The Merce Cunningham Trust, which oversees the experimental dancer and choreographer’s work, said today that it is organizing a centennial celebration of his birth. Starting this fall and running through April 2019, the program will include dozens of events scheduled to happen at institutions around the world. It comes hot on the heels of a Cunningham retrospective presented by the Walker Art Center in Minneapolis and the Museum of Contemporary Art in Chicago last year.

Among the most spectacular-sounding programs is “Night of 100 Solos: A Centennial Event,” in which 100 dancers at four venues—the Brooklyn Academy of Music, the University of California Los Angeles’s Center for the Art of Performance, the Barbican in London, and the Opéra Comique in Paris—will perform 100 solos that Cunningham staged over the course of his career. The events will occur on April 16, 2019, when Cunningham would’ve turned 100. (He died at 90 in 2009.)

Screenings of Cunningham’s films and videos, which were prominently displayed in the Walker and MCA shows, are also being planned around the world. They’ll occur at venues such as the Anthology Film Archives in New York, the Festival Danza en la Ciudad in Bogotá, and Dance Film SF in San Francisco.

And there is even something for food aficionados as well. Cunningham’s partner, the composer John Cage, was known for his macrobiotic creations, and the celebration will also include dinners with menus inspired by Cage’s cooking. The Ace Hotel has signed on as one of the hosts.

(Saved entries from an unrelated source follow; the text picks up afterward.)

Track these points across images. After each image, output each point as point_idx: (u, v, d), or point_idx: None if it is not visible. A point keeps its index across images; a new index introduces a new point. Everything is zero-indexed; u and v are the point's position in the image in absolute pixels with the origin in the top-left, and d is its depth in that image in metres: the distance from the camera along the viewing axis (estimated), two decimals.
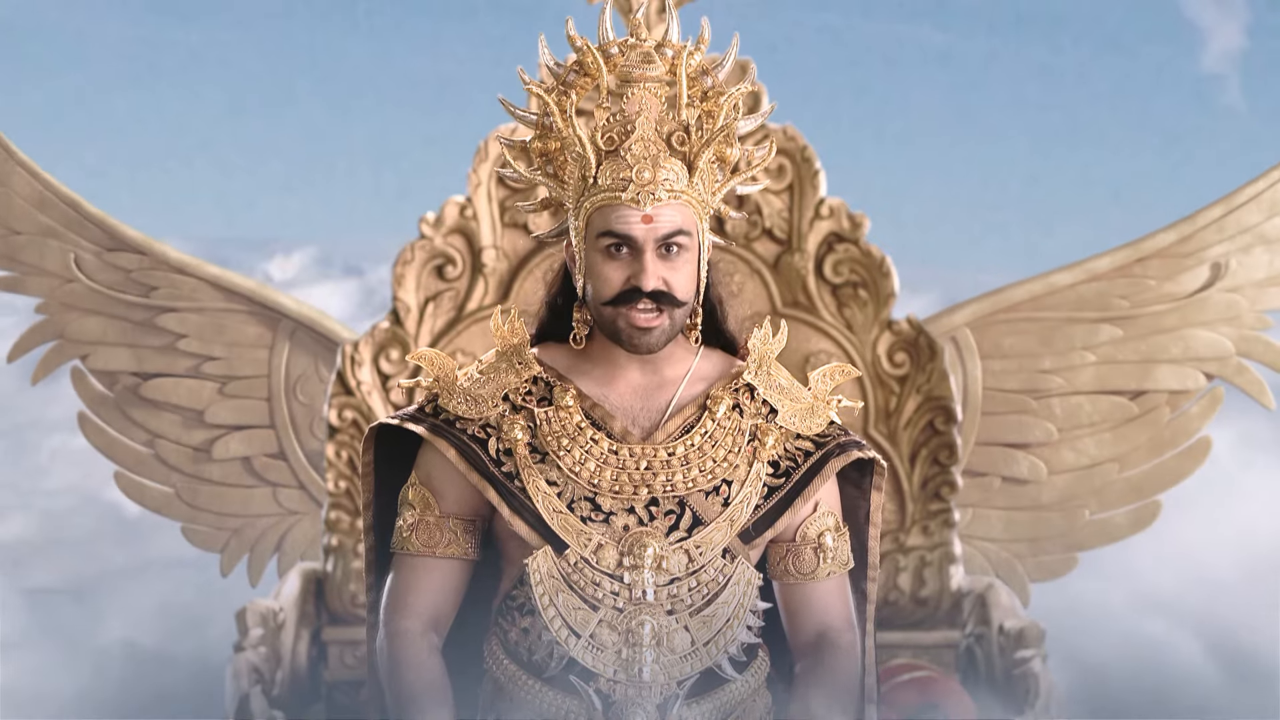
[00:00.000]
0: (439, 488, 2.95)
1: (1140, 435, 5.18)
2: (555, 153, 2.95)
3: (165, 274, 5.20)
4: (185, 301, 5.21)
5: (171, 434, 5.28)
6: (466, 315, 5.21)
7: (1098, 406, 5.18)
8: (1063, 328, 5.17)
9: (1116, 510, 5.24)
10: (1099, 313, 5.14)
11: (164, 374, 5.26)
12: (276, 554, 5.33)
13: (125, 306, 5.20)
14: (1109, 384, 5.17)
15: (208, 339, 5.24)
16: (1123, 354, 5.15)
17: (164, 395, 5.26)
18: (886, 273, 5.21)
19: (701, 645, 2.89)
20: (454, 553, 2.94)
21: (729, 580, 2.90)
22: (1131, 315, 5.13)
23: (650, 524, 2.88)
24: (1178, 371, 5.12)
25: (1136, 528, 5.25)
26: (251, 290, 5.25)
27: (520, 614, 2.92)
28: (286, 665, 5.04)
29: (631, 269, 2.87)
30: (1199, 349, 5.10)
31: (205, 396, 5.27)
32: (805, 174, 5.21)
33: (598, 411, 2.93)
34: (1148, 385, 5.15)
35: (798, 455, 2.97)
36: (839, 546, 3.00)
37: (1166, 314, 5.11)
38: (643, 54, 2.94)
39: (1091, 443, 5.21)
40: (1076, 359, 5.18)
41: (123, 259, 5.18)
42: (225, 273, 5.26)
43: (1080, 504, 5.24)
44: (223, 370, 5.27)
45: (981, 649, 5.16)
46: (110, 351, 5.23)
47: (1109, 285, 5.12)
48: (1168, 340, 5.12)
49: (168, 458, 5.29)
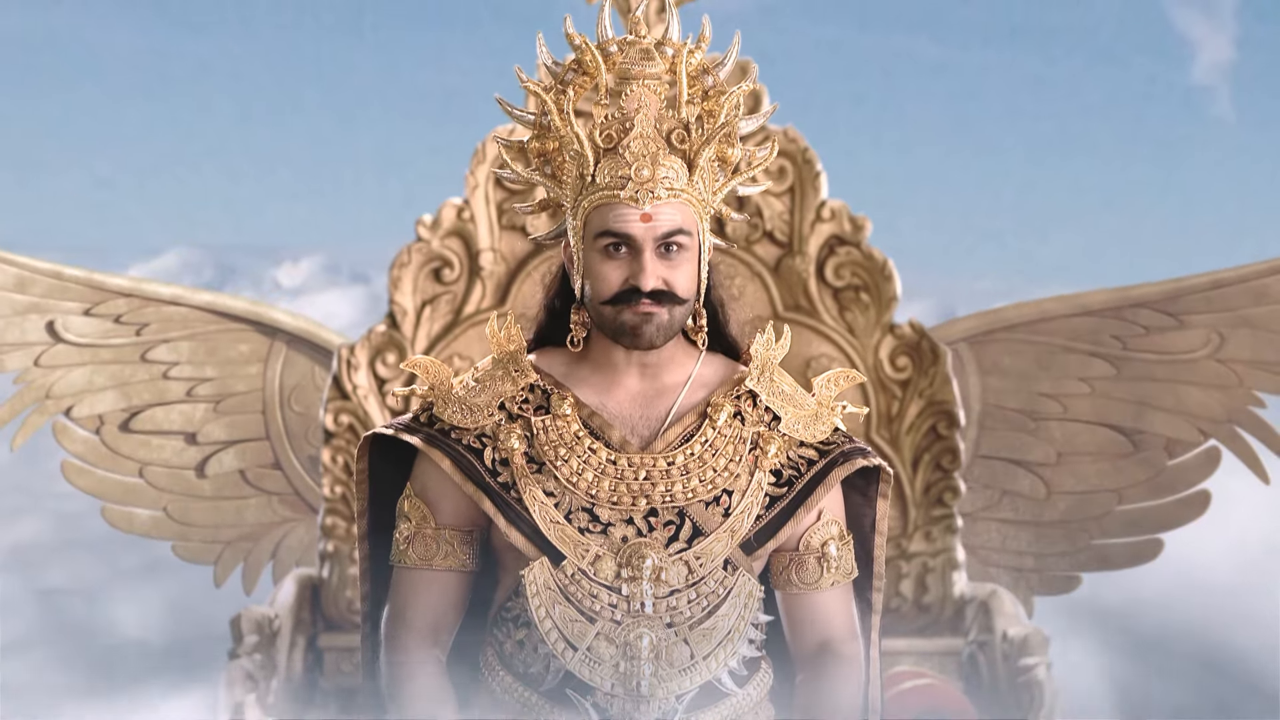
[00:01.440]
0: (435, 500, 2.90)
1: (1138, 473, 5.15)
2: (553, 153, 2.90)
3: (156, 309, 5.20)
4: (178, 331, 5.21)
5: (161, 460, 5.28)
6: (464, 319, 5.17)
7: (1095, 436, 5.15)
8: (1058, 354, 5.15)
9: (1117, 539, 5.20)
10: (1092, 346, 5.12)
11: (155, 404, 5.25)
12: (272, 561, 5.32)
13: (114, 350, 5.19)
14: (1105, 417, 5.14)
15: (200, 361, 5.24)
16: (1117, 391, 5.12)
17: (155, 425, 5.25)
18: (889, 276, 5.18)
19: (701, 659, 2.84)
20: (452, 565, 2.89)
21: (729, 592, 2.85)
22: (1124, 356, 5.10)
23: (649, 535, 2.83)
24: (1172, 421, 5.08)
25: (1136, 561, 5.21)
26: (244, 310, 5.25)
27: (516, 626, 2.87)
28: (282, 673, 5.01)
29: (630, 268, 2.82)
30: (1192, 406, 5.07)
31: (198, 418, 5.26)
32: (806, 176, 5.18)
33: (596, 420, 2.87)
34: (1143, 427, 5.12)
35: (801, 464, 2.91)
36: (843, 555, 2.94)
37: (1158, 365, 5.09)
38: (642, 51, 2.88)
39: (1090, 471, 5.18)
40: (1072, 387, 5.15)
41: (110, 308, 5.17)
42: (217, 297, 5.26)
43: (1081, 527, 5.21)
44: (216, 390, 5.26)
45: (985, 656, 5.12)
46: (96, 397, 5.21)
47: (1100, 322, 5.10)
48: (1160, 390, 5.09)
49: (157, 482, 5.28)
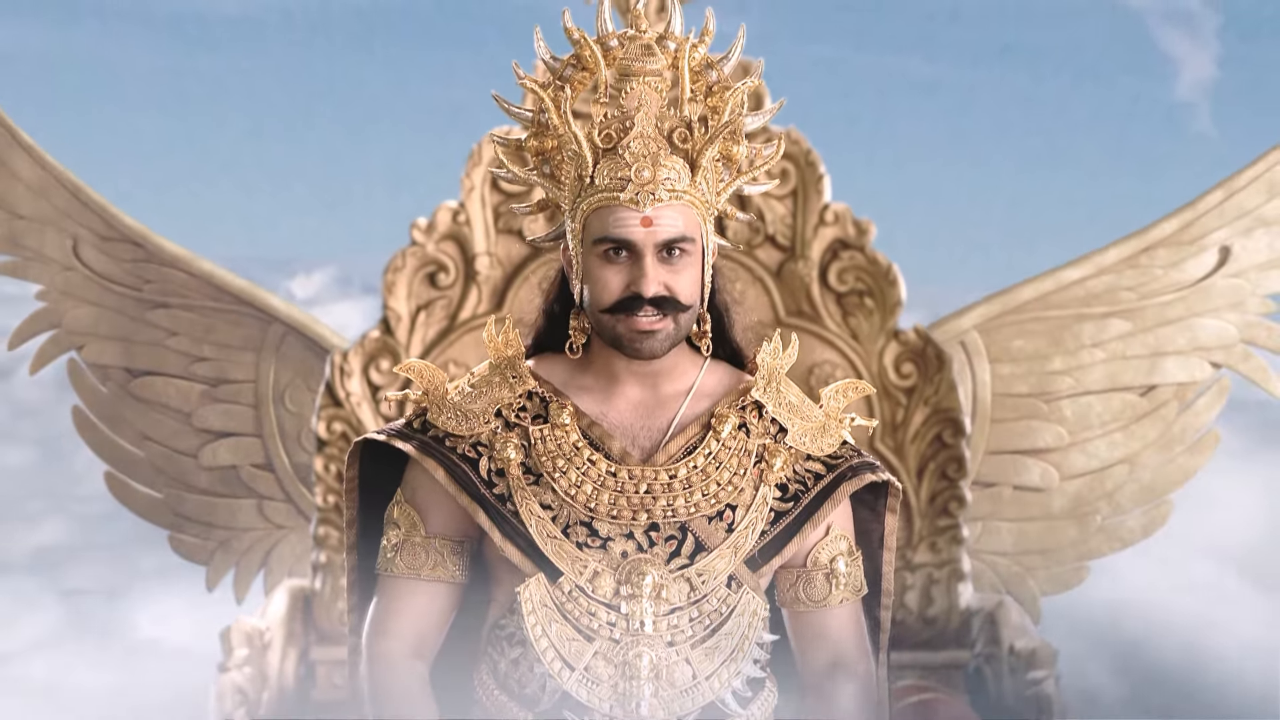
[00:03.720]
0: (425, 507, 2.80)
1: (1150, 432, 5.19)
2: (552, 152, 2.79)
3: (158, 267, 5.17)
4: (176, 297, 5.18)
5: (160, 436, 5.25)
6: (459, 324, 5.13)
7: (1108, 405, 5.20)
8: (1071, 325, 5.17)
9: (1128, 513, 5.23)
10: (1107, 307, 5.16)
11: (154, 372, 5.24)
12: (263, 570, 5.28)
13: (118, 298, 5.18)
14: (1118, 381, 5.19)
15: (197, 338, 5.21)
16: (1131, 349, 5.18)
17: (154, 394, 5.24)
18: (893, 281, 5.15)
19: (704, 679, 2.73)
20: (440, 575, 2.79)
21: (733, 610, 2.74)
22: (1139, 307, 5.15)
23: (650, 550, 2.72)
24: (1185, 363, 5.16)
25: (1148, 530, 5.25)
26: (241, 290, 5.21)
27: (510, 644, 2.77)
28: (273, 686, 4.99)
29: (631, 274, 2.71)
30: (1205, 338, 5.14)
31: (194, 399, 5.24)
32: (809, 179, 5.14)
33: (596, 430, 2.77)
34: (1155, 379, 5.18)
35: (807, 478, 2.81)
36: (852, 572, 2.84)
37: (1172, 304, 5.15)
38: (643, 46, 2.76)
39: (1102, 444, 5.21)
40: (1086, 357, 5.19)
41: (119, 249, 5.15)
42: (216, 270, 5.22)
43: (1091, 509, 5.22)
44: (212, 372, 5.24)
45: (991, 669, 5.09)
46: (103, 344, 5.21)
47: (1117, 278, 5.16)
48: (1174, 331, 5.15)
49: (155, 460, 5.26)
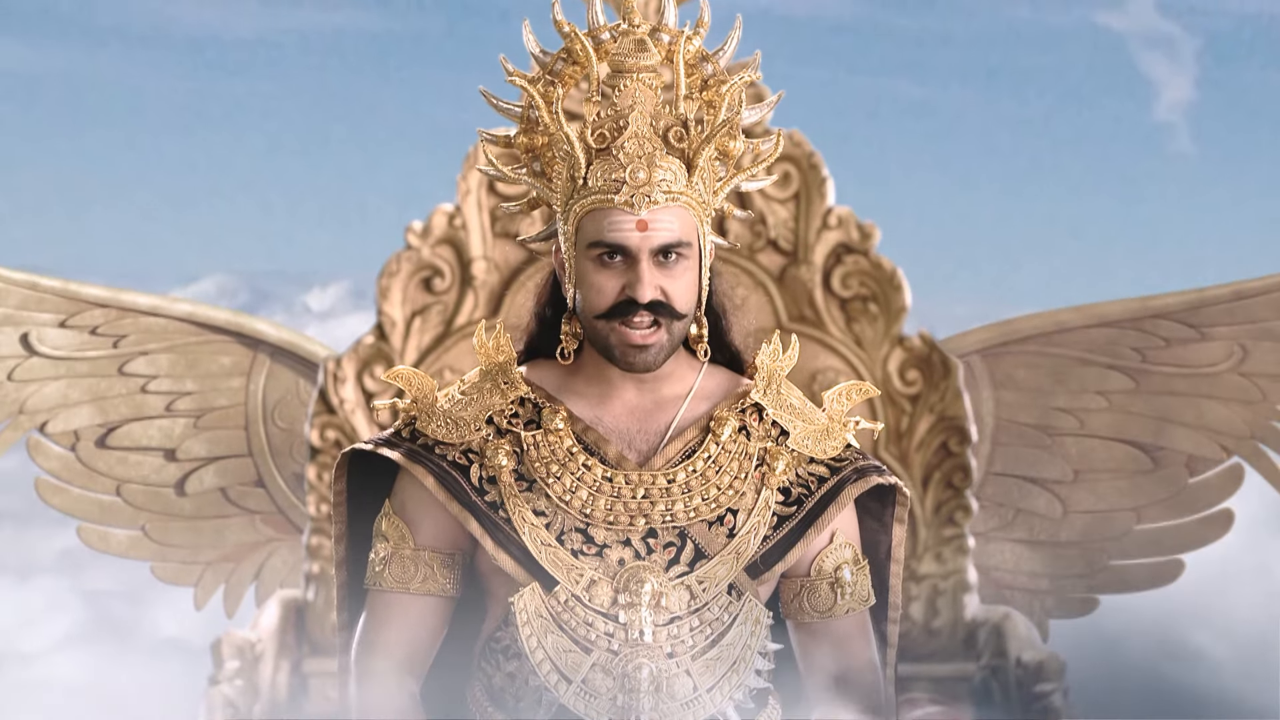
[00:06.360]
0: (415, 518, 2.71)
1: (1159, 491, 5.06)
2: (542, 148, 2.71)
3: (134, 320, 5.13)
4: (156, 343, 5.15)
5: (140, 477, 5.20)
6: (455, 330, 5.09)
7: (1113, 453, 5.07)
8: (1074, 368, 5.06)
9: (1137, 560, 5.10)
10: (1110, 359, 5.04)
11: (133, 419, 5.18)
12: (255, 582, 5.24)
13: (90, 363, 5.12)
14: (1123, 433, 5.06)
15: (180, 375, 5.17)
16: (1136, 406, 5.04)
17: (133, 441, 5.18)
18: (898, 286, 5.10)
19: (705, 691, 2.65)
20: (431, 589, 2.70)
21: (735, 619, 2.66)
22: (1143, 369, 5.02)
23: (648, 558, 2.64)
24: (1193, 437, 5.01)
25: (1156, 583, 5.12)
26: (226, 321, 5.19)
27: (505, 657, 2.69)
28: (265, 699, 4.95)
29: (626, 278, 2.62)
30: (1214, 422, 4.98)
31: (178, 434, 5.19)
32: (812, 182, 5.08)
33: (590, 435, 2.69)
34: (1164, 443, 5.04)
35: (811, 481, 2.72)
36: (859, 581, 2.75)
37: (1178, 378, 5.01)
38: (636, 42, 2.67)
39: (1109, 488, 5.09)
40: (1090, 401, 5.07)
41: (86, 319, 5.10)
42: (197, 307, 5.21)
43: (1099, 548, 5.11)
44: (196, 404, 5.19)
45: (998, 682, 5.05)
46: (71, 412, 5.15)
47: (1119, 334, 5.02)
48: (1181, 404, 5.01)
49: (135, 500, 5.20)
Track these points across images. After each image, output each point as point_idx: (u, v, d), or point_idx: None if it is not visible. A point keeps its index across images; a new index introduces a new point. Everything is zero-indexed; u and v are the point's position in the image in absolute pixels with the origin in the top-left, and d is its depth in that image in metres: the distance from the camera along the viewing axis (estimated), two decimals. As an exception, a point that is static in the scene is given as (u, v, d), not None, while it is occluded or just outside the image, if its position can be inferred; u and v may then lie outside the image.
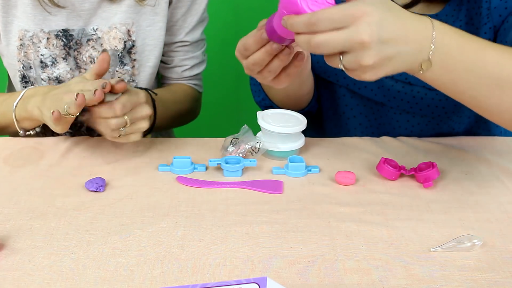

Trevor Carlson, the producer of the centennial, said in a statement, “Merce liked saying he didn’t want to celebrate his birthday and yet he always enjoyed when we threw parties for him. My goal as Centennial Producer is to cull from the joys and knowledge gained from my past experience in producing the activities of the Merce Cunningham Dance Company, Archives, School and Foundation, and to use them in a rich and varied celebration that bolsters the future plans of the Trust.”